> _TASK DETAILS_
Return every line of the entries below that contains the word "more".

> _DATA SUPPLIED_
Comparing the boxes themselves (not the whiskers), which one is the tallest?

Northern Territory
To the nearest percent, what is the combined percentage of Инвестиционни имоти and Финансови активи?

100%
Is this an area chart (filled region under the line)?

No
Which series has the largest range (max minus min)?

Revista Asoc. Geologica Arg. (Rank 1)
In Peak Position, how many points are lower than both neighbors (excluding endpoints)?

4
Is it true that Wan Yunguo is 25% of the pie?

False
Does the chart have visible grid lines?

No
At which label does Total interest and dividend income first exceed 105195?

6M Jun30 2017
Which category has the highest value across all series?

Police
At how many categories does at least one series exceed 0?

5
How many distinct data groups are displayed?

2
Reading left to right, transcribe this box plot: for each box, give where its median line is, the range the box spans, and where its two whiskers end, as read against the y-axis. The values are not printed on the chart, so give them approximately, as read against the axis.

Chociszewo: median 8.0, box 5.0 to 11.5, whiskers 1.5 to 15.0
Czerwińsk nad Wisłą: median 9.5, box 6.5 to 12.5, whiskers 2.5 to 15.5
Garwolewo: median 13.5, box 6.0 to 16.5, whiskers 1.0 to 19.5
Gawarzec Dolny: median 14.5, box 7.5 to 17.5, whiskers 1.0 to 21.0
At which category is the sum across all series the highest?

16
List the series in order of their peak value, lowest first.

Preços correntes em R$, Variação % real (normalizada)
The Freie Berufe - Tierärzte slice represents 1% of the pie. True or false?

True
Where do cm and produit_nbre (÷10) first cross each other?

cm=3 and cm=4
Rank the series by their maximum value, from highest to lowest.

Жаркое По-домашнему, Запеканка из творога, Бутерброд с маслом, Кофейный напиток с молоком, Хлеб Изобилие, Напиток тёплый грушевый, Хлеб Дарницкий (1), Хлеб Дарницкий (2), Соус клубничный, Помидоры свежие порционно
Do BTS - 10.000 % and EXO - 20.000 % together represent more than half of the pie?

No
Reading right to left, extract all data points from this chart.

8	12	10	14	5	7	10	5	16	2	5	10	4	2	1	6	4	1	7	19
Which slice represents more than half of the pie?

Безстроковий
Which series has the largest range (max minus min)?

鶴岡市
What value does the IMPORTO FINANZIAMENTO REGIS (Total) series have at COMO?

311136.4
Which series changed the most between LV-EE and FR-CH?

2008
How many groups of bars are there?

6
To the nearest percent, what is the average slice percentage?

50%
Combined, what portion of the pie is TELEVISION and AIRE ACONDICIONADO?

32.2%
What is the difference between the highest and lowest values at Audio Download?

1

> _PROBLEM SOLUTION_
Do BTS - 10.000 % and EXO - 20.000 % together represent more than half of the pie?
Which slice represents more than half of the pie?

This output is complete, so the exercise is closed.